Exercices:
• A. Reformulez sous forme de liste le paragraphe du texte sur l'insurrection qui commence par « Quand le gouvernement, après avoir dompté l'insurrection » en conservant ses faits essentiels.
• B. Relevez tous les noms de lieux mentionnés dans le texte sur l'insurrection.

Texte proposé:
◆ ◆ ◆ ◆ ◆

Les éloges que l’auteur donne à la conduite politique des insurgés sont bien peu mérités ; leur modération vient uniquement de ce que le temps leur a manqué pour réaliser leurs projets odieux ; le triomphe de l’insurrection à Paris eût sans aucun doute livré Digne aux excès les plus funestes. M. Ténot dit à la page 176 : Les membres du Comité sentaient leur insurrection réduite à l’impuissance et, en même temps que la douleur de la République et de la liberté perdues, ils ressentaient sans doute le regret d’avoir inutilement exposé la fortune, la liberté et la vie de tant de milliers d’hommes. Sous aucun rapport, les meneurs de l’insurrection ne méritent ces éloges, attendu qu’ils n’ont jamais ignoré ce qui se passait dans le reste de la France. La pacification de Paris était connue d’eux avant leur départ pour Digne, et ils ont eu à se reprocher d’avoir, dans l’espérance d’arriver à l’impunité par le nombre, compromis et fait condamner une foule d’ouvriers et de paysans qui n’eussent certainement pas quitté leur travail sans leurs sollicitations et leurs menaces.
Quand le gouvernement, après avoir dompté l’insurrection, se trouva maître du pays, il fut amené par la force des choses à prendre des mesures de rigueur. Il ne pouvait pas laisser impunis des actes tels que la tentative d’assassinat du sous-préfet de Forcalquier ; il ne pouvait pas laisser libres au milieu de leurs concitoyens des hommes qui s’étaient signalés par les actions les plus violentes, par la propagande des idées les plus subversives, et dont la présence était, pour la sécurité publique, une menace perpétuelle. La Commission mixte fonctionna avec énergie, animée surtout par les réquisitoires, peut-être un peu passionnés, de M. Prestot, procureur de la République, dont l’existence avait été menacée. Mais il faut ajouter, pour compléter la vérité, — et c’est ce que M. Ténot se garde bien de dire — que, si un grand nombre d’individus fut condamné à la déportation, fort peu d’entre eux furent transportés en Algérie ; et presque tous en revinrent au bout de quelques mois. En effet, M. Quentin-Bauchard, chargé parle Prince-Président d’une mission toute de clémence, gracia le plus grand nombre des rebelles, avant même qu’ils n’eussent quitté le port de Toulon.

◆ ◆ ◆ ◆ ◆

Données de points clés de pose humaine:
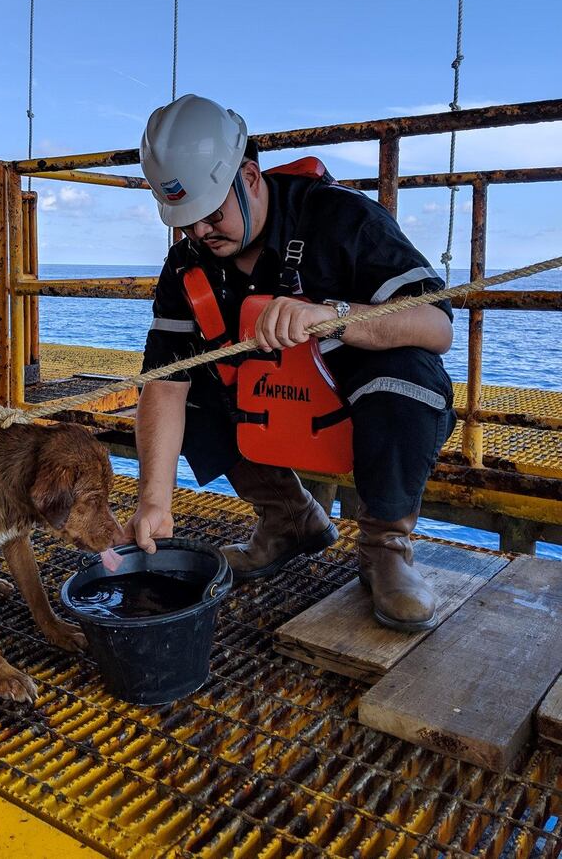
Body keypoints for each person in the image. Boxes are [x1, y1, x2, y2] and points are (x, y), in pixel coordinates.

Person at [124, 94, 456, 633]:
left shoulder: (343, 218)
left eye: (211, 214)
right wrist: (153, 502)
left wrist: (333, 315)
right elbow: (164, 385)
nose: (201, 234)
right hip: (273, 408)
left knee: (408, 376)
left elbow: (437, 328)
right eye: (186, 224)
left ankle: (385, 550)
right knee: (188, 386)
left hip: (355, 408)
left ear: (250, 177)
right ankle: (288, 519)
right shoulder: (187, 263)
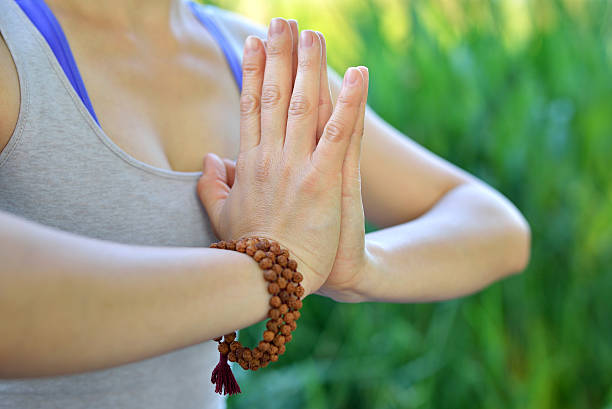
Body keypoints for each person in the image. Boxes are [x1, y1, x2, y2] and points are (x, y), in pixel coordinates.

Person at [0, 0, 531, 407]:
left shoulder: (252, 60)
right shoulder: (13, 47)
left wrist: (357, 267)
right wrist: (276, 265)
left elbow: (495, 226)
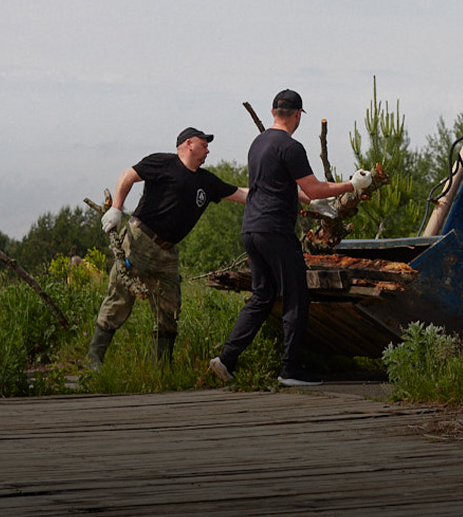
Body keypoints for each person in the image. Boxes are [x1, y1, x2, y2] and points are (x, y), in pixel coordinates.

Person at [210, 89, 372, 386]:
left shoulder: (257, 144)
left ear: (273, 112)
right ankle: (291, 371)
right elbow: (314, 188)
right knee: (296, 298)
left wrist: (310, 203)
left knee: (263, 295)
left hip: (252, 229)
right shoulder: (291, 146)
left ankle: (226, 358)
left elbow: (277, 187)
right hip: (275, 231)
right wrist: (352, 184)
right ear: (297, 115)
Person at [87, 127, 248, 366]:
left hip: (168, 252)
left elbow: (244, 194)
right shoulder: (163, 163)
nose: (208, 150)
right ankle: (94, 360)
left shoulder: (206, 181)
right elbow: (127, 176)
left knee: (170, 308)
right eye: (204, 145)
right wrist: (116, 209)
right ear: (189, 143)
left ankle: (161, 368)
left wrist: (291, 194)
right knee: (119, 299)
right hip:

◆ ◆ ◆ ◆ ◆

Corrigé:
• A.
- Après avoir dompté l'insurrection et devenu maître du pays, le gouvernement dut prendre des mesures de rigueur.
- Il ne pouvait laisser impunis des actes comme la tentative d'assassinat du sous-préfet de Forcalquier. Il ne pouvait pas non plus laisser libres les hommes les plus violents et subversifs, qui menaçaient la sécurité publique.
- La Commission mixte agit avec énergie, poussée par les réquisitoires de M. Prestot, procureur de la République, dont la vie avait été menacée.
- Beaucoup d'individus furent condamnés à la déportation, mais peu furent transportés en Algérie, et presque tous en revinrent au bout de quelques mois.
- Chargé par le Prince-Président d'une mission de clémence, M. Quentin-Bauchard gracia la plupart des rebelles avant qu'ils ne quittent le port de Toulon.

• B.
- Paris
- Digne
- France
- Forcalquier
- Algérie
- Toulon